You won’t notice a vas deferens.

A redneck couple had had enough after the birth of their ninth child since they couldn’t afford a larger bed. The husband went to the veterinarian and requested that his dog be snipped. “Me’n my cousin don’t want no more kids.”
The vet told him he could get a vasectomy, but it was expensive. “There is a cheaper option,” said the vet. “Go home, find yourself a cherry bomb, light it up, and put it in a Coors Lite can, then hold the can up to your ear and count to 10.”
“I ain’t no rocket surgeon,” said the redneck, “but how’s that gonna help me?”
“Trust me,” said the vet.
So the redneck went home, drained a beer then stuffed a lit cherry bomb in the empty can. He brought it up to his ear and began to count:
“1… 2… 3… 4… 5…”
Once he got to five, he stopped for a second, put the can between his legs, and resumed the count on his other hand.
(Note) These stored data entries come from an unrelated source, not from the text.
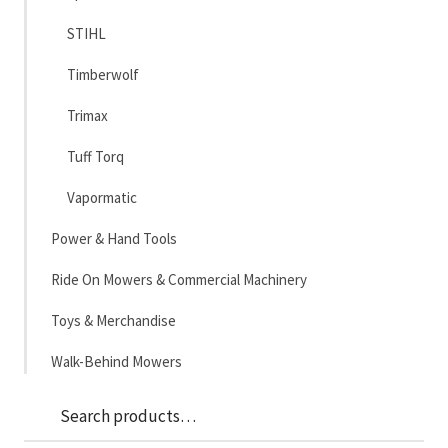
STIHL
Timberwolf
Trimax
Tuff Torq
Vapormatic
Power & Hand Tools
Ride On Mowers & Commercial Machinery
Toys & Merchandise
Walk-Behind Mowers
Sea
Search
for: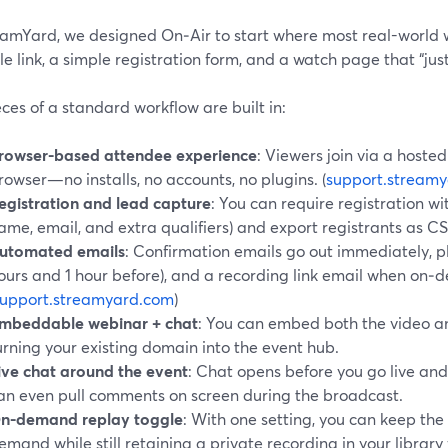
eamYard, we designed On‑Air to start where most real-world w
le link, a simple registration form, and a watch page that “jus
ces of a standard workflow are built in:
rowser-based attendee experience
: Viewers join via a hoste
rowser—no installs, no accounts, no plugins. (
support.stream
egistration and lead capture
: You can require registration wi
ame, email, and extra qualifiers) and export registrants as C
utomated emails
: Confirmation emails go out immediately, 
ours and 1 hour before), and a recording link email when on‑
support.streamyard.com
)
mbeddable webinar + chat
: You can embed both the video an
urning your existing domain into the event hub.
ive chat around the event
: Chat opens before you go live and
an even pull comments on screen during the broadcast.
n-demand replay toggle
: With one setting, you can keep the
emand while still retaining a private recording in your library 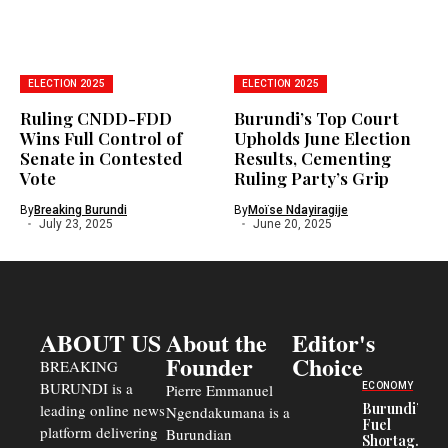
ELECTION 2025
ELECTION 2025
Ruling CNDD-FDD
Burundi’s Top Court
Wins Full Control of
Upholds June Election
Senate in Contested
Results, Cementing
Vote
Ruling Party’s Grip
By
Breaking Burundi
By
Moïse Ndayiragije
July 23, 2025
June 20, 2025
ABOUT US
About the
Editor's
Founder
Choice
BREAKING
BURUNDI is a
ECONOMY
Pierre Emmanuel
Burundi’s
leading online news
Ngendakumana is a
Fuel
platform delivering
Burundian
Shortage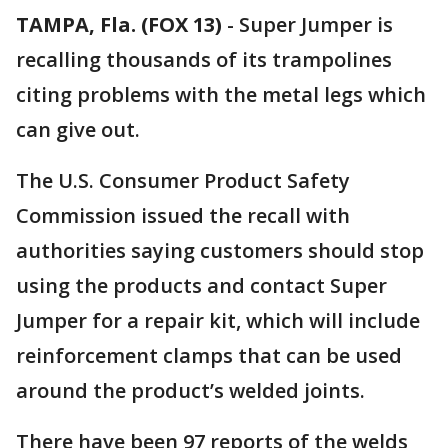
TAMPA, Fla. (FOX 13)
-
Super Jumper is
recalling thousands of its trampolines
citing problems with the metal legs which
can give out.
The U.S. Consumer Product Safety
Commission issued the recall with
authorities saying customers should stop
using the products and contact Super
Jumper for a repair kit, which will include
reinforcement clamps that can be used
around the product’s welded joints.
There have been 97 reports of the welds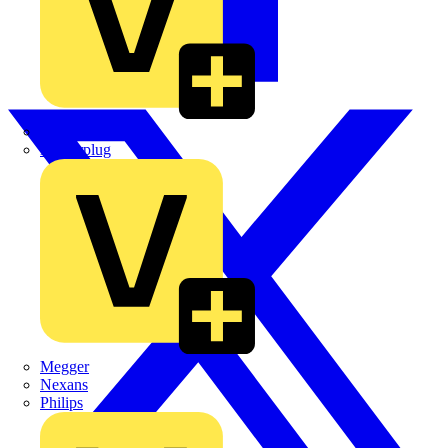
Martindale Electric
Masterplug
Megger
Nexans
Philips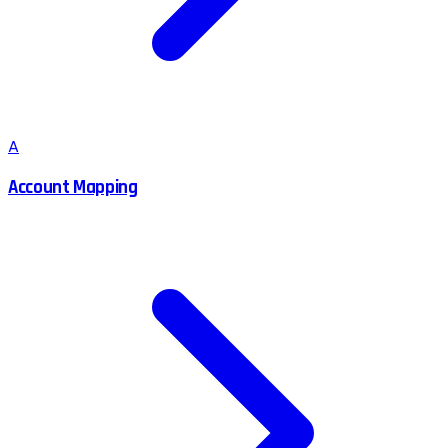
A
Account Mapping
What do you call a discount on circumcision and vasectomy at the same time?
A package deal.

What do you call the testicles of a man who’s had a vasectomy?
Seedless grapes.

What kind of street does a vasectomy urologist live on?
A cul-de-sac.

Two women are discussing their love lives.
Jo says, “I have to be careful not to get pregnant.”
Jenny looks confused, “But I thought Tony recently had a vasectomy.”
“He did,” says Jo. “That’s why I need to be extra careful.”

What do you call a trombone player who’s had a vasectomy?
A eunuchorn!

What state is a man in after their vasectomy?
Neva-da.

What do you call when a man from a royal family gets a vasectomy?
Nobles (No balls).

An artist’s wife starts having sex with him daily.
While a bit unusual, he didn’t question it and just enjoyed the ride. One day, his wife approached him.
“Honey? Can you sketch a picture for me?”
“Of course!” he replied. “What would you like me to draw?”
“What do you think our baby will look like.”
He stared back at her, eyes wide. Then, sighing heavily, he grabbed a pencil and pad, quickly sketched out a picture, and pushed it toward her.
“What the hell is this?” she laughed, surveying the page. It was just a stick figure firing a gun at another stick figure, smiling, with no visible wounds.
“I asked you to imagine what our baby would look like!” she repeated.
“And I got a vasectomy five years ago,” he said. “So I drew a blank.”